Stephen Williams MP - working hard for Bristol West

Stephen's views on the NICE decision on Alzheimer's drugs

I share concerns regarding the decision taken by the National Institute for Health and Clinical Excellence (NICE) that it will not approve access to Alzheimer's drugs on the NHS for those suffering from mild or early stages of the disease.

For many sufferers and their carers these drugs are a lifeline and have been a real benefit. Given that there is a large amount of evidence to show that the drugs have been beneficial in the early stages of Alzheimer's it seems unjust to have to tell a patient that they can be treated, but only after their condition has worsened. The Alzheimer's Society refers to the guidance as "alarming reading". They claim that "the models that NICE use do not allow a monetary value to be put on the things that mean the most to people receiving drug treatments, such as treasured memories, so they simply ignore them.

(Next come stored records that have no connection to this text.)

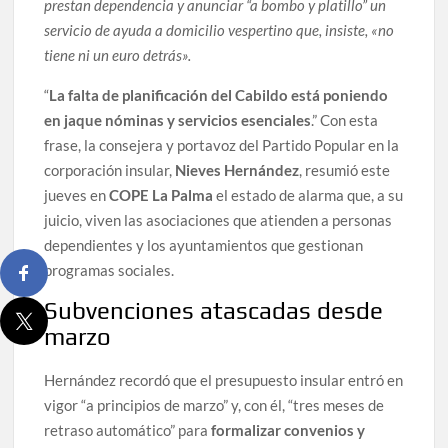
prestan dependencia y anunciar “a bombo y platillo” un
servicio de ayuda a domicilio vespertino que, insiste, «no
tiene ni un euro detrás».
“
La falta de planificación del Cabildo está poniendo
en jaque nóminas y servicios esenciales
.” Con esta
frase, la consejera y portavoz del Partido Popular en la
corporación insular,
Nieves Hernández
, resumió este
jueves en
COPE La Palma
el estado de alarma que, a su
juicio, viven las asociaciones que atienden a personas
dependientes y los ayuntamientos que gestionan
programas sociales.
Subvenciones atascadas desde
marzo
Hernández recordó que el presupuesto insular entró en
vigor “a principios de marzo” y, con él, “tres meses de
retraso automático” para
formalizar convenios y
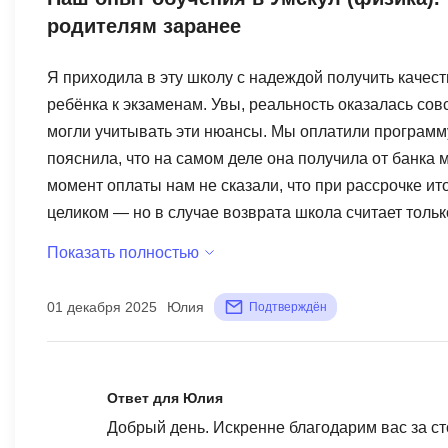
родителям заранее
Я приходила в эту школу с надеждой получить каче
ребёнка к экзаменам. Увы, реальность оказалась совс
могли учитывать эти нюансы. Мы оплатили программ
пояснила, что на самом деле она получила от банка 
момент оплаты нам не сказали, что при рассрочке ит
целиком — но в случае возврата школа считает только
заплатили мы. 📌 Что произошло в процессе обучени
Показать полностью
позже, урок по факту не состоялся. Признали это тол
травму, мы уехали в травмпункт. Я сразу позвонила, 
01 декабря 2025
Юлия
Подтверждён
обещали «перезвонить и всё отменить». Звонка не бы
— единственный официальный канал, и телефонный ра
проведённым. • 19 ноября — репетитор снова не выше
Ответ для Юлия
работает поддержка Все общение — строго через чат.
Добрый день. Искренне благодарим вас за ст
звонки обещают перезвонить — но в моём случае это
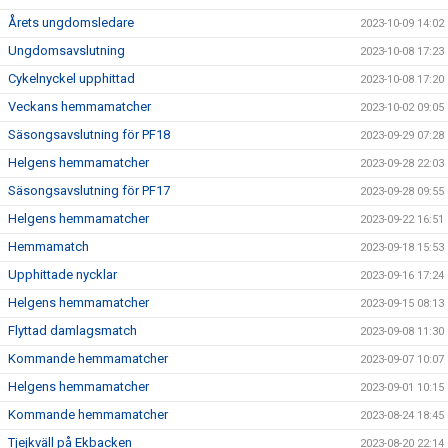
Årets ungdomsledare
2023-10-09 14:02
Ungdomsavslutning
2023-10-08 17:23
Cykelnyckel upphittad
2023-10-08 17:20
Veckans hemmamatcher
2023-10-02 09:05
Säsongsavslutning för PF18
2023-09-29 07:28
Helgens hemmamatcher
2023-09-28 22:03
Säsongsavslutning för PF17
2023-09-28 09:55
Helgens hemmamatcher
2023-09-22 16:51
Hemmamatch
2023-09-18 15:53
Upphittade nycklar
2023-09-16 17:24
Helgens hemmamatcher
2023-09-15 08:13
Flyttad damlagsmatch
2023-09-08 11:30
Kommande hemmamatcher
2023-09-07 10:07
Helgens hemmamatcher
2023-09-01 10:15
Kommande hemmamatcher
2023-08-24 18:45
Tjejkväll på Ekbacken
2023-08-20 22:14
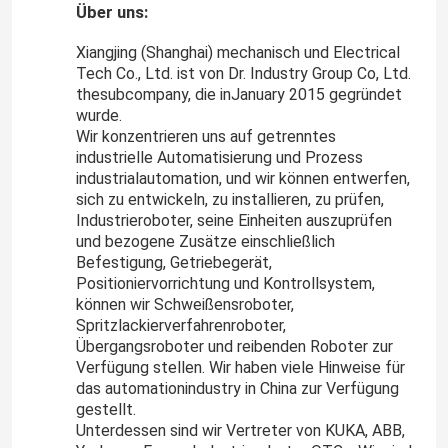
Über uns:
Xiangjing (Shanghai) mechanisch und Electrical
Tech Co., Ltd. ist von Dr. Industry Group Co, Ltd.
thesubcompany, die inJanuary 2015 gegründet
wurde.
Wir konzentrieren uns auf getrenntes
industrielle Automatisierung und Prozess
industrialautomation, und wir können entwerfen,
sich zu entwickeln, zu installieren, zu prüfen,
Industrieroboter, seine Einheiten auszuprüfen
und bezogene Zusätze einschließlich
Befestigung, Getriebegerät,
Positioniervorrichtung und Kontrollsystem,
können wir Schweißensroboter,
Spritzlackierverfahrenroboter,
Übergangsroboter und reibenden Roboter zur
Verfügung stellen. Wir haben viele Hinweise für
das automationindustry in China zur Verfügung
gestellt.
Unterdessen sind wir Vertreter von KUKA, ABB,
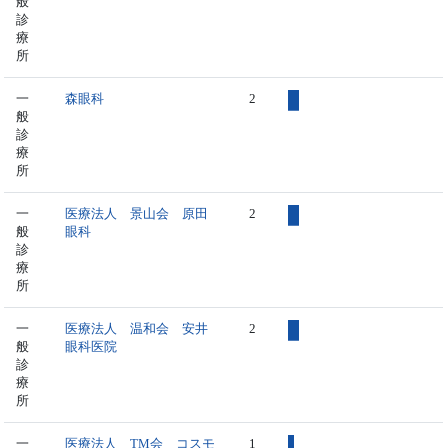
般
診
療
所
一
森眼科
2
般
診
療
所
一
医療法人 景山会 原田
2
般
眼科
診
療
所
一
医療法人 温和会 安井
2
般
眼科医院
診
療
所
一
医療法人 TM会 コスモ
1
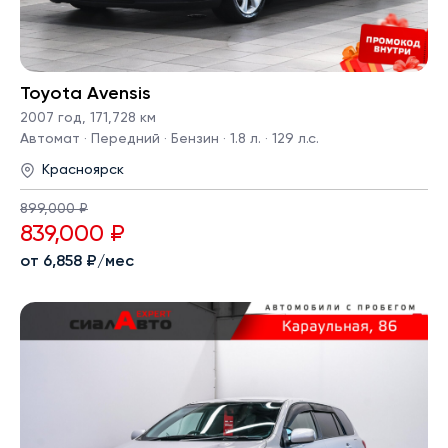
Toyota Avensis
2007 год
,
171,728 км
Автомат · Передний · Бензин · 1.8 л. · 129 л.с.
Красноярск
899,000 ₽
839,000 ₽
от 6,858 ₽/мес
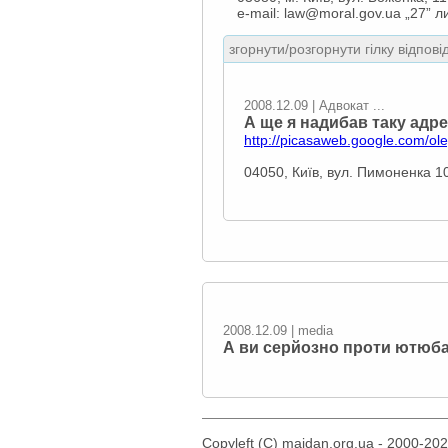
e-mail: law@moral.gov.ua „27” л
згорнути/розгорнути гілку відпові
2008.12.09 | Адвокат ...
А ще я надибав таку адрес
http://picasaweb.google.com
04050, Київ, вул. Пимоненка 1
2008.12.09 | media
А ви серйозно проти ютюба
Copyleft (C) maidan.org.ua - 2000-20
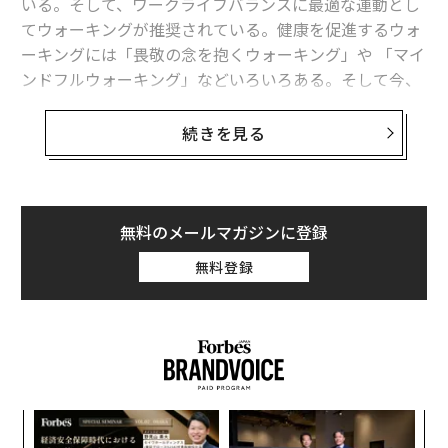
いる。そして、ワークライフバランスに最適な運動とし
てウォーキングが推奨されている。健康を促進するウォ
ーキングには「畏敬の念を抱くウォーキング」や 「マイ
ンドフルウォーキング」などいろいろある。そして今、
「日本式ウォーキング」と呼ばれるエクササイズがネッ
ト上で話題になっている。
研究
によると、科学的裏付け
続きを見る
のあるこのインターバル速歩では、ワークライフバラン
スを充実させるために必要な体力をつけられるという。
「日本式ウォーキング」の特徴
無料のメールマガジンに登録
「日本式ウォーキング」という名称は、日本の著名研究
無料登録
者である能勢 博教授が提唱していることにちなんでお
り、世界中のフィットネス初心者や運動熱心な人の間で
もてはやされている。ハードルの低いこのインターバル
速歩は健康効果を約束し、従来の運動にありがちなプレ
ッシャーなしに仕事がある平日に体力をつけることがで
きる。「日本式ウォーキング」の検索回数は、7月だけ
伝
で世界で32万9000回と急増している。
る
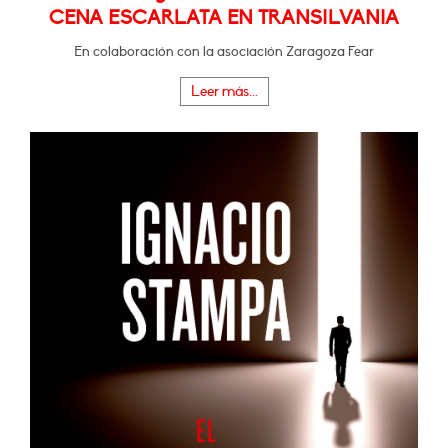
CENA ESCARLATA EN TRANSILVANIA
En colaboración con la asociación Zaragoza Fear
Leer más...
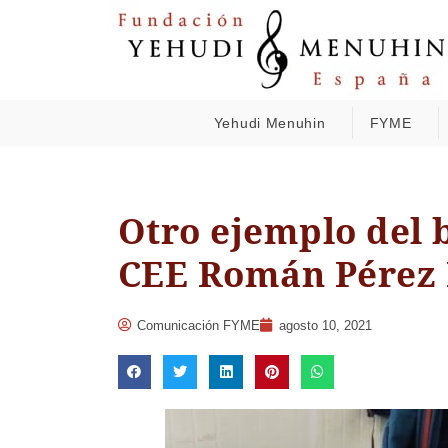
Yehudi Menuhin
FYME
Otro ejemplo del b
CEE Román Pérez 
Comunicación FYME
agosto 10, 2021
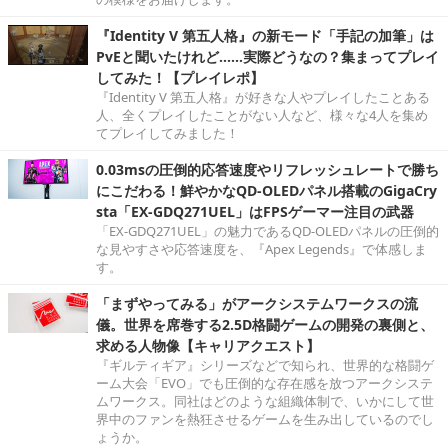
『Identity V 第五人格』の新モード「手記の加筆」は
PvEと聞いたけれど……実際どうなの？集まってプレイ
してみた！【プレイレポ】
『Identity V 第五人格』が好きな人やプレイしたことある
人、全くプレイしたことがない人など、様々な4人を集め
てプレイしてみました！
0.03msの圧倒的応答速度やリフレッシュレートで勝ち
にこだわる！鮮やかなQD-OLEDパネル搭載のGigaCry
sta「EX-GDQ271UEL」はFPSゲーマー注目の武器
「EX-GDQ271UEL」の魅力であるQD-OLEDパネルの圧倒的
な見やすさや応答速度を、『Apex Legends』で体感しま
す。
「まずやってみる」がアークシステムワークスの流
儀。世界を席巻する2.5D格闘ゲームの開発の裏側と、
求める人物像【キャリアクエスト】
『ギルティギア』シリーズなどで知られ、世界的な格闘ゲ
ーム大会「EVO」でも圧倒的な存在感を放つアークシステ
ムワークス。同社はどのような組織体制で、いかにして世
界中のファンを熱狂させるゲームを生み出しているのでし
ょうか。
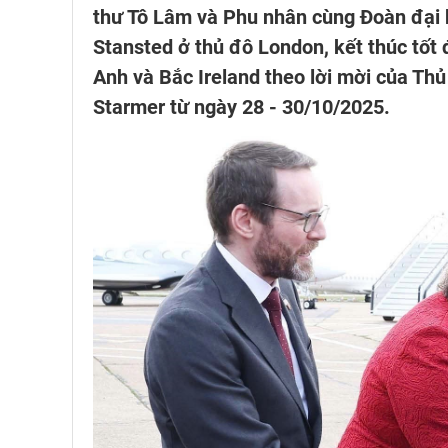
thư Tô Lâm và Phu nhân cùng Đoàn đại 
Stansted ở thủ đô London, kết thúc tố
Anh và Bắc Ireland theo lời mời của Th
Starmer từ ngày 28 - 30/10/2025.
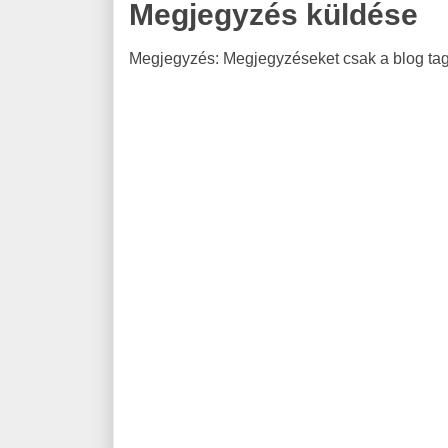
Megjegyzés küldése
Megjegyzés: Megjegyzéseket csak a blog tagj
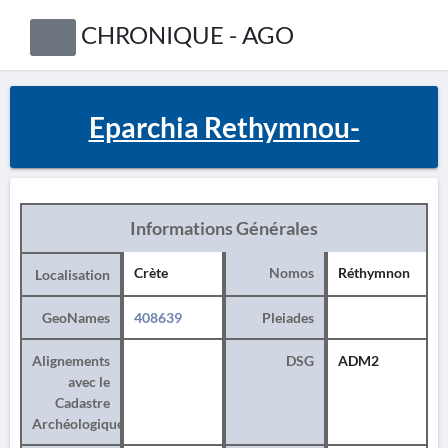
CHRONIQUE - AGO
Eparchia Rethymnou-
Informations Générales
Crète
Nomos
Réthymnon
Localisation
GeoNames
408639
Pleiades
Alignements
DSG
ADM2
avec le
Cadastre
Archéologique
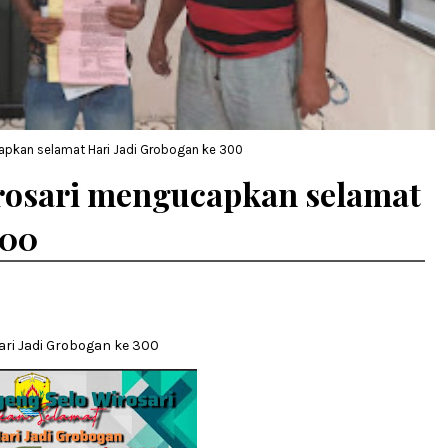
apkan selamat Hari Jadi Grobogan ke 300
rosari mengucapkan selamat
300
ri Jadi Grobogan ke 300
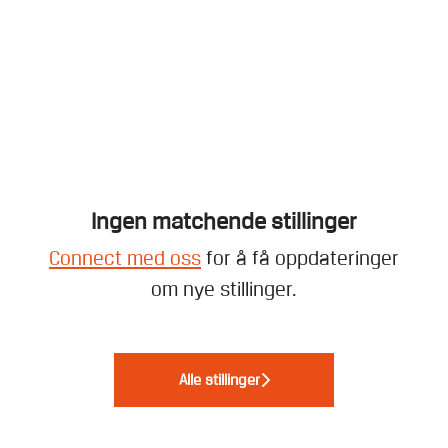
Ingen matchende stillinger
Connect med oss
for å få oppdateringer
om nye stillinger.
Alle stillinger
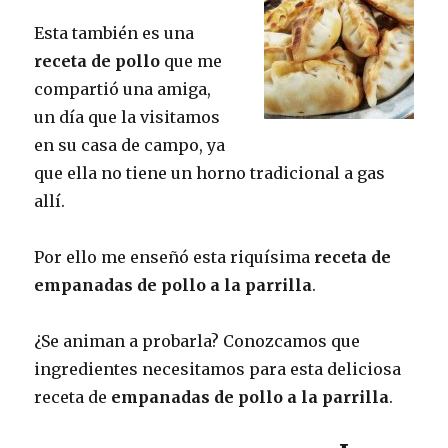
Esta también es una
receta de pollo
que me
compartió una amiga,
un día que la visitamos
en su casa de campo, ya
que ella no tiene un horno tradicional a gas
allí.
Por ello me enseñó esta riquísima
receta de
empanadas de pollo a la parrilla
.
¿Se animan a probarla? Conozcamos que
ingredientes necesitamos para esta deliciosa
receta de
empanadas de pollo a la parrilla
.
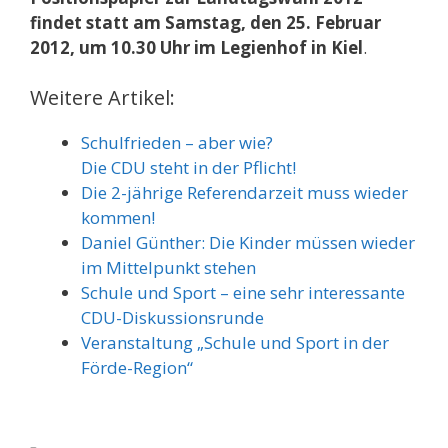
findet statt am Samstag, den 25. Februar
2012, um 10.30 Uhr im Legienhof in Kiel
.
Weitere Artikel:
Schulfrieden – aber wie?
Die CDU steht in der Pflicht!
Die 2-jährige Referendarzeit muss wieder
kommen!
Daniel Günther: Die Kinder müssen wieder
im Mittelpunkt stehen
Schule und Sport – eine sehr interessante
CDU-Diskussionsrunde
Veranstaltung „Schule und Sport in der
Förde-Region“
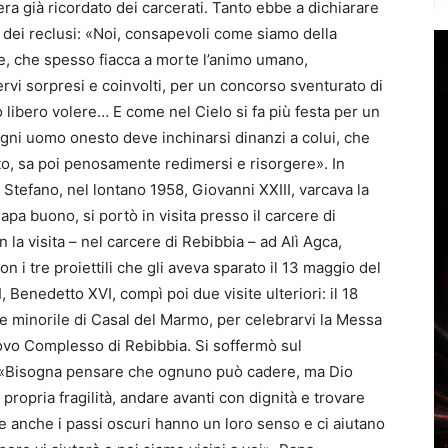
ra già ricordato dei carcerati. Tanto ebbe a dichiarare
 dei reclusi: «Noi, consapevoli come siamo della
e, che spesso fiacca a morte l’animo umano,
vi sorpresi e coinvolti, per un concorso sventurato di
 libero volere… E come nel Cielo si fa più festa per un
ogni uomo onesto deve inchinarsi dinanzi a colui, che
to, sa poi penosamente redimersi e risorgere». In
 Stefano, nel lontano 1958, Giovanni XXIII, varcava la
Papa buono, si portò in visita presso il carcere di
 la visita – nel carcere di Rebibbia – ad Alì Agca,
on i tre proiettili che gli aveva sparato il 13 maggio del
, Benedetto XVI, compì poi due visite ulteriori: il 18
e minorile di Casal del Marmo, per celebrarvi la Messa
ovo Complesso di Rebibbia. Si soffermò sul
i: «Bisogna pensare che ognuno può cadere, ma Dio
a propria fragilità, andare avanti con dignità e trovare
 anche i passi oscuri hanno un loro senso e ci aiutano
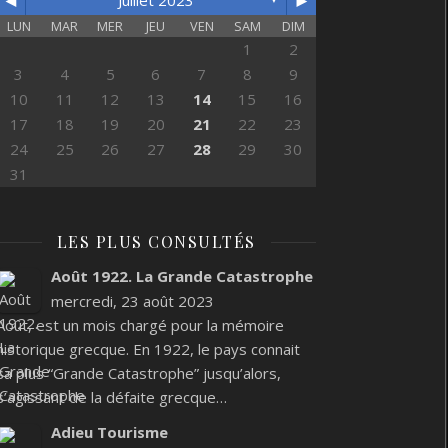
◄
►
Juillet 2023
LUN
MAR
MER
JEU
VEN
SAM
DIM
1
2
3
4
5
6
7
8
9
10
11
12
13
14
15
16
17
18
19
20
21
22
23
24
25
26
27
28
29
30
31
LES PLUS CONSULTÉS
Août 1922. La Grande Catastrophe
mercredi, 23 août 2023
Août, est un mois chargé pour la mémoire
historique grecque. En 1922, le pays connait
sa plus “Grande Catastrophe” jusqu’alors,
s’agissant de la défaite grecque…
Adieu Tourisme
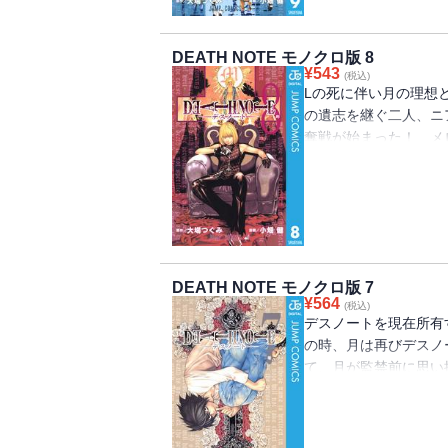
DEATH NOTE モノクロ版 8
¥
543
(税込)
Lの死に伴い月の理想
の遺志を継ぐ二人、ニ
奪戦が始まった！ メ
換を要求するが…!?
DEATH NOTE モノクロ版 7
¥
564
(税込)
デスノートを現在所有
の時、月は再びデスノ
て、月が監禁前に思い
事実が待ち受ける……!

NICE ought to demonstrate that the way they calculate cost-effectiveness does not unfairly discriminate against older people who are most likely to suffer from this terrible condition. They also need to take into account the wider benefits to society, particularly in reducing social care costs by allowing sufferers to remain independent for longer.

Sufferers of Alzheimer's are being let down by this Government in other ways. According to the Alzheimer's Society, three-quarters of people needing long term care will have Alzheimer's disease or another form of dementia. However, people with dementia are being discriminated against when assessed for their eligibility for free nursing care. Their needs have frequently been assessed as personal care needs and have been means tested. The Royal Commission on Long Term Care, set up by Labour, recommended that all long-term personal care costs should be met by the state. However, the Labour Government has ignored this key finding.

The Liberal Democrats are fully committed to care for those with long term conditions like Alzheimer's and, under a Liberal Democrat government, Britain's elderly would receive free personal care, unrestricted by discriminatory criteria, as we have implemented in Scotland.